ART: The Alternating Reading Task Corpus for Speech Entrainment and Imitation
Zheng Yuan, Dorina de Jong, Štefan Beňuš, Noël Nguyen, Ruitao Feng, Róbert Sabo, Luciano Fadiga, Alessandro D`Ausilio
TL;DR
The ART Corpus addresses how acoustic-prosodic entrainment and imitation manifest in L2-L2 speech interactions under controlled reading conditions. It introduces a multi-condition, multilingual English-subcorpora dataset (solo, alternating, imitation) with time-aligned transcripts, English proficiency scores, demographics, and post-experiment questionnaires, enabling rigorous analyses of how proficiency and social factors modulate entrainment.
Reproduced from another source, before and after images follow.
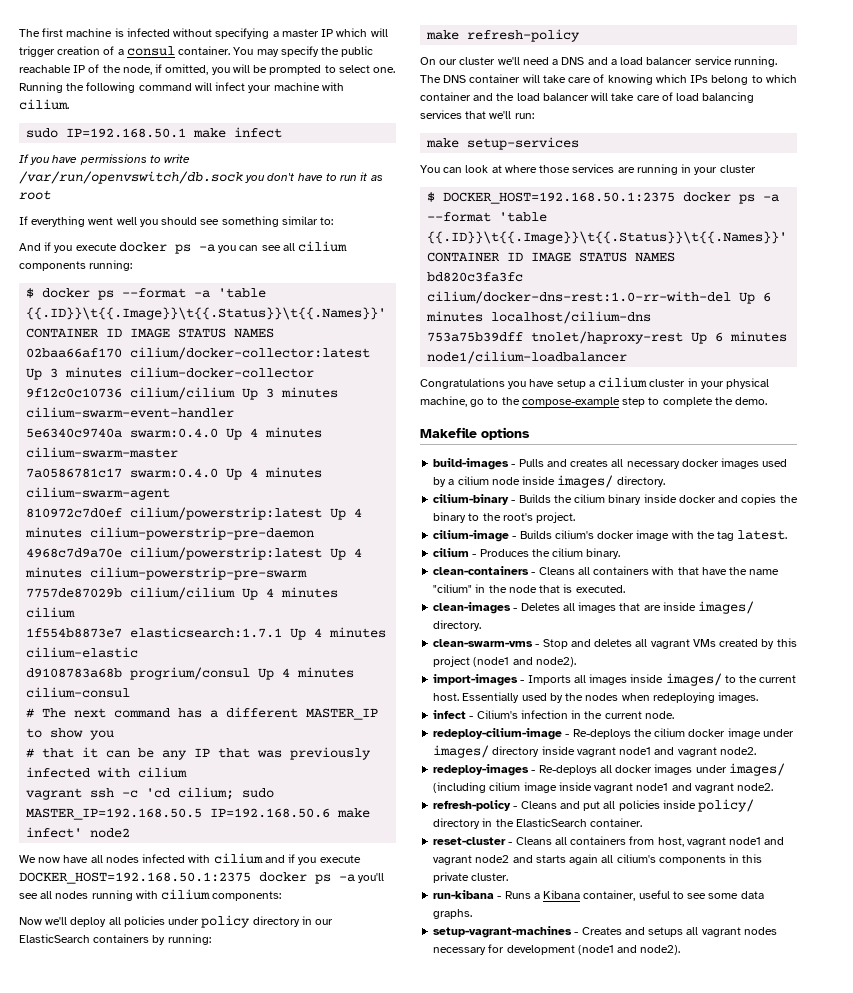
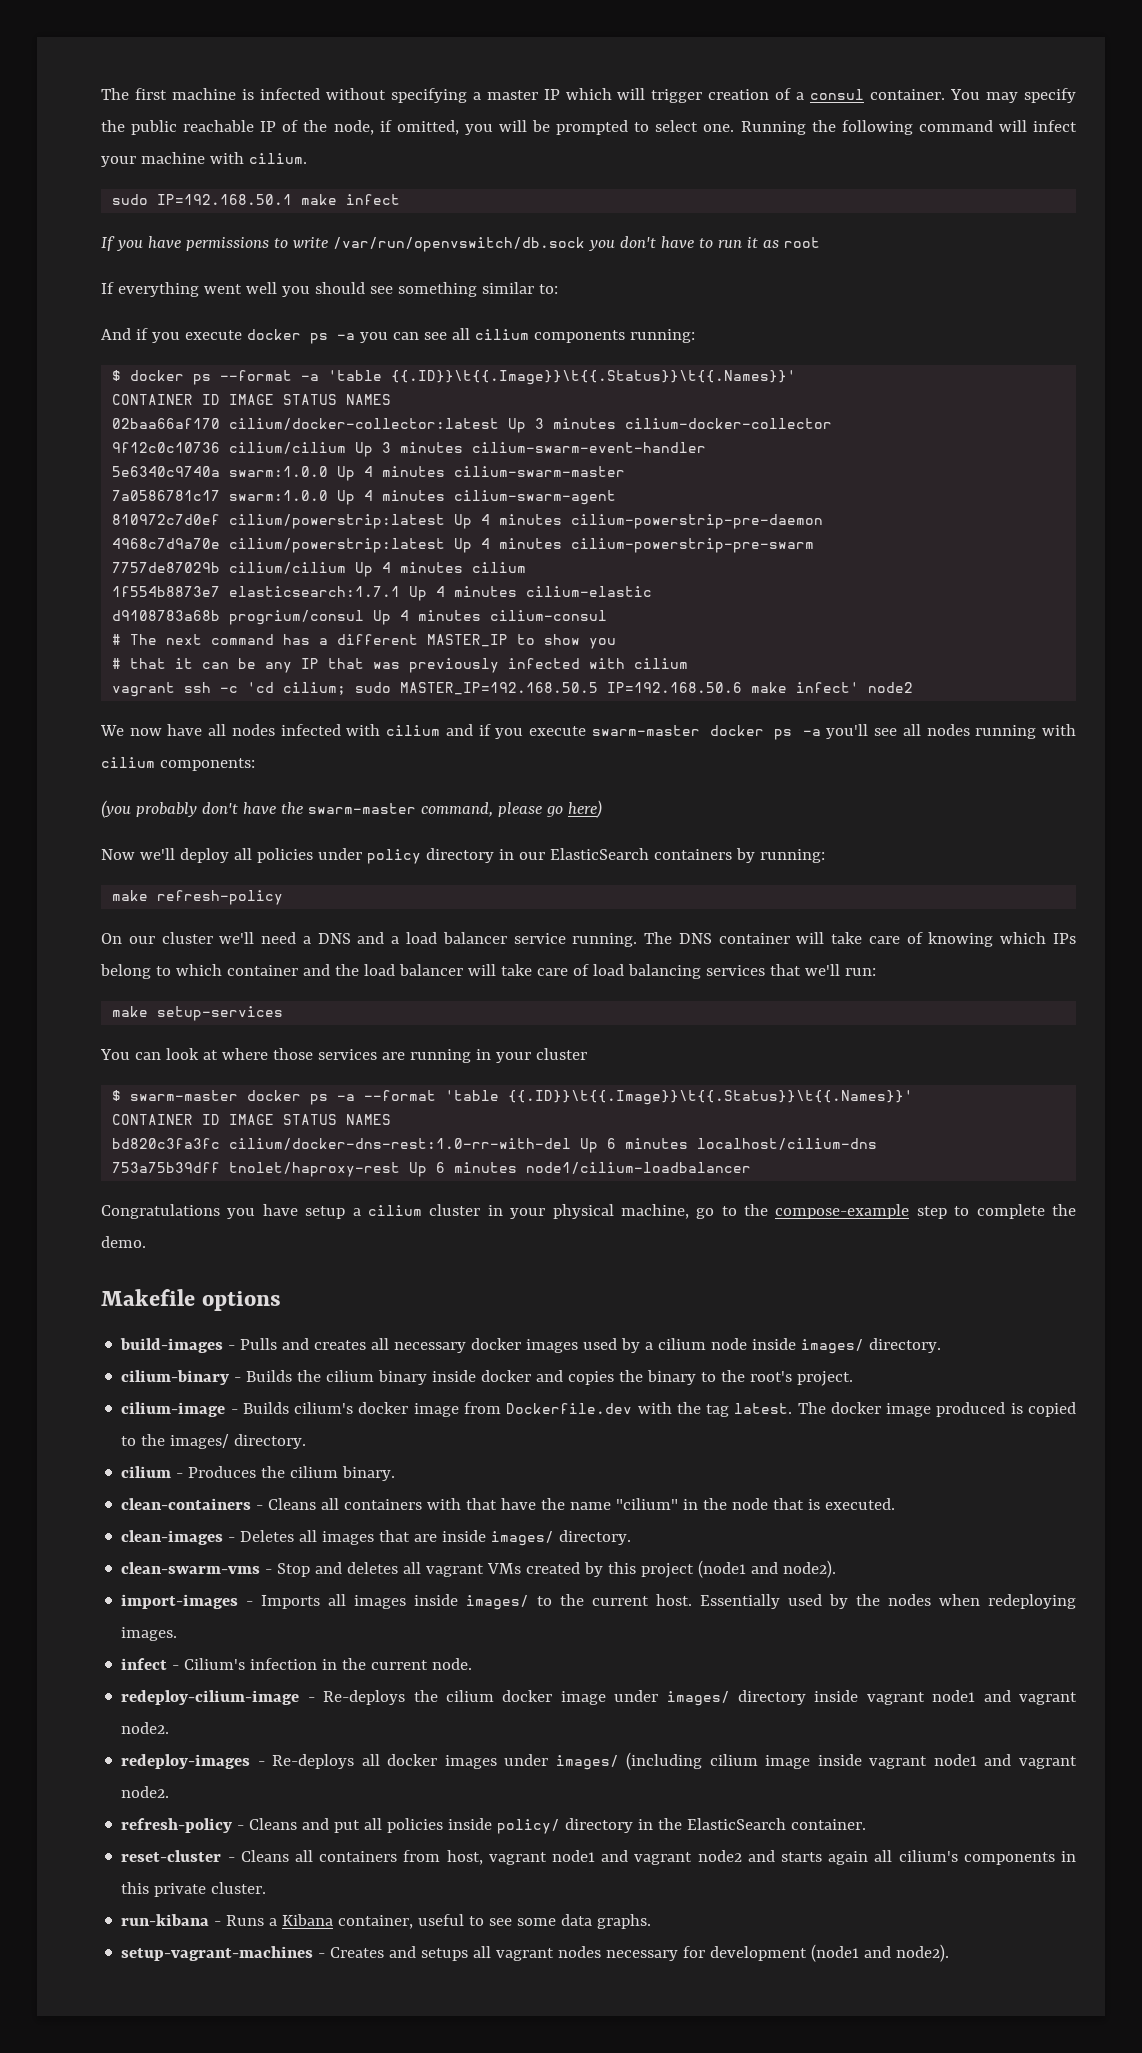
[130,428,219,438] swarm:0.4.0 -> [229,466,329,477] swarm:1.0.0
[130,468,219,478] swarm:0.4.0 -> [229,490,329,501] swarm:1.0.0
[19,872,251,884] DOCKER_HOST=192.168.50.1:2375 -> [591,725,700,736] swarm-master
(282, 896) none -> [101,800,602,818] // (you probably don't have the swarm-master command, please go here)
[443,192,676,204] DOCKER_HOST=192.168.50.1:2375 -> [130,1090,239,1101] swarm-master
(670, 535) none -> [463,1402,633,1414] from Dockerfile.dev
(788, 535) none -> [797,1402,1076,1417] [121,1434,307,1449] The docker image produced is copied to the images/ directory.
Initial analyses quantify global proximity via inner-speaker and inner-dyad distances across eight prosodic features, revealing robust entrainment trends from solo to imitation and subcorpus-dependent variability, with Max Pitch and Shimmer emerging as consistent indicators. The resource supports replicable investigation of entrainment mechanisms and has potential applications in language education, speech technology, and human–machine interaction, while offering avenues for future expansion and richer perceptual ratings.
Abstract
We introduce the Alternating Reading Task (ART) Corpus, a collection of dyadic sentence reading for studying the entrainment and imitation behaviour in speech communication. The ART corpus features three experimental conditions - solo reading, alternating reading, and deliberate imitation - as well as three sub-corpora encompassing French-, Italian-, and Slovak-accented English. This design allows systematic investigation of speech entrainment in a controlled and less-spontaneous setting. Alongside detailed transcriptions, it includes English proficiency scores, demographics, and in-experiment questionnaires for probing linguistic, personal and interpersonal influences on entrainment. Our presentation covers its design, collection, annotation processes, initial analysis, and future research prospects.